Monday, June 16, 2008

A Sunny Day

Sunshine outside is nice, and today it is sun-shining here. Just as important is sunshine inside of my heart, mind, and soul. We all have our down moments but what we do with those moments is important. As an individual it is important for me to take responsibility for my actions, but also for my thoughts.



Global consciousness says that we are to act in a certain way. When most things end we are suppose to be mad, angry, or some other negative emotion. This is to no one persons fault, it comes after a lifetime of conditioning from many sources. This conditioning shows up in every aspect of our lives. To change these behaviors and ways of thinking take a lot of courage, especially if you have never spoken up. The world tends to discourage independence while at the same time telling you that you to be independent.

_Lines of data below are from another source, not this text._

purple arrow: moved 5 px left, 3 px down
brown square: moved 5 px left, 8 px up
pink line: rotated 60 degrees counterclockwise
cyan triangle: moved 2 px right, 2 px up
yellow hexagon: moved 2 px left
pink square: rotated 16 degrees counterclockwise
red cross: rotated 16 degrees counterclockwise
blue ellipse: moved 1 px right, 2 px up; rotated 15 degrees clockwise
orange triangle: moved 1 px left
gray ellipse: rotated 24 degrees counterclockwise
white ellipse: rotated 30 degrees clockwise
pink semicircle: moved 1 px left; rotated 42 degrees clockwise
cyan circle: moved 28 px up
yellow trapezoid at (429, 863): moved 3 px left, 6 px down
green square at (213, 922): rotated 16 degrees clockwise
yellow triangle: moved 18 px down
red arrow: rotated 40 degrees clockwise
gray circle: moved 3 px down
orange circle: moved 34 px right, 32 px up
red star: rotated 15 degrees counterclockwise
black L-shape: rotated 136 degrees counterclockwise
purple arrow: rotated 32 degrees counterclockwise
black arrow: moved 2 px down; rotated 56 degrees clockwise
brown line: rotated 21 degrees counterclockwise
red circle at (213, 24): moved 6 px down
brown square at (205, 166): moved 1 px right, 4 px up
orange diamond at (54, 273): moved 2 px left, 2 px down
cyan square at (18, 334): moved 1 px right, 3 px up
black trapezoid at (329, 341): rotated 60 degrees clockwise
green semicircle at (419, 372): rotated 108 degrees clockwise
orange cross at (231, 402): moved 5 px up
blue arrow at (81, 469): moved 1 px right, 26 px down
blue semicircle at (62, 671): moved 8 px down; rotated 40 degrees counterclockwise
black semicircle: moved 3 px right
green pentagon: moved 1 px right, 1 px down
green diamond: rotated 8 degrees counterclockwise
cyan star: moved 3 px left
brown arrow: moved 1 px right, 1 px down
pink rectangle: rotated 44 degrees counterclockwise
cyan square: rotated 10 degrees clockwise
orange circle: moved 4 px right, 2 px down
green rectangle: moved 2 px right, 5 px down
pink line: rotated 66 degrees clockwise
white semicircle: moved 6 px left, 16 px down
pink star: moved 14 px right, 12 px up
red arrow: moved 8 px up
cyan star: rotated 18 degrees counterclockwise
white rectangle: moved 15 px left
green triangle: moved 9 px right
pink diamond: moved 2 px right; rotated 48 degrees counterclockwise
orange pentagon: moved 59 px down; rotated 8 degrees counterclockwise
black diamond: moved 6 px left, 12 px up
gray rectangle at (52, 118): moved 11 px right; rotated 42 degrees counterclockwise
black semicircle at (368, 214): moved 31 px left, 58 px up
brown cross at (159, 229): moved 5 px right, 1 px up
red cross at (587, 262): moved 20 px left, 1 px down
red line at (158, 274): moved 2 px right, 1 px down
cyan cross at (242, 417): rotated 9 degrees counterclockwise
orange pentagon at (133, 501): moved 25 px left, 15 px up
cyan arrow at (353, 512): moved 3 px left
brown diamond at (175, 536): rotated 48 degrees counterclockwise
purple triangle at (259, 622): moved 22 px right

Part of what I see in the world, and what I have experienced in my own life, is what they are now (in 2008) terming as"Dumbing Down". You will see me use this term a lot in my blog. I cannot generalize this term, it is to complex, but it has a lot to do with letting other people control our lives. I realized that the ultimate dumbing down of me was to let others run my life and as long as I let myself get upset, in any way, by any one, "They" had control.

The same works for happiness. No one can make me happy except me. Oh, I may be happier if I am with you, and I may be happier if situations improve, but it is my mind that the choice is made. When I laugh it is because I am entertained,that is why I can be happy watching a comedian, or when my sons do something silly. Some people search for happiness in the strangest places.

Have you ever had the uncontrollable urge to laugh when you weren't suppose to??? I have and it can be quite a disaster. You are not suppose to laugh in some situations, but everyone has their moments. Which was a horrible moment for the fellow in the video below.

Many people don't want the responsibility for the situations they are in. It always seems easier to blame someone else. I did this for a long time. In fact just a few years ago I quit referring to my childhood because I realized that by continually bringing it up I was blocking myself from going forward. I do want to be the beast me I can.

Now at first hand this may seem silly, but it's not. When trying to change people get upset, and I don't mean the person that is changing. It is the world around them. People will try to guilt you, or put fear in you to stop you from changing. They are use to you the way you are. I cannot even begin to tell you how many people in my life that accused me of stupidity, selfishness, insanity, all because I wanted a better life. People directly attacked me. Now that I speak up for myself it doesn't happen. Behaviors speak volumes and the people in my life now know that they can't get away with it.

The core of me now stems from me, not how anyone wants me to be. As a result I am stronger. It has taken a lot of work. I have learned to laugh at myself, because honestly some things are just worth laughing at. This again I had to learn. I use to get upset when someone would do something that I thought was a insult, and it may have well been, BUT what I chose to do with it. So what I have learned is everyone has their opinion and I don't have to get upset by that. It doesn't mean I have to like it but I can accept that now.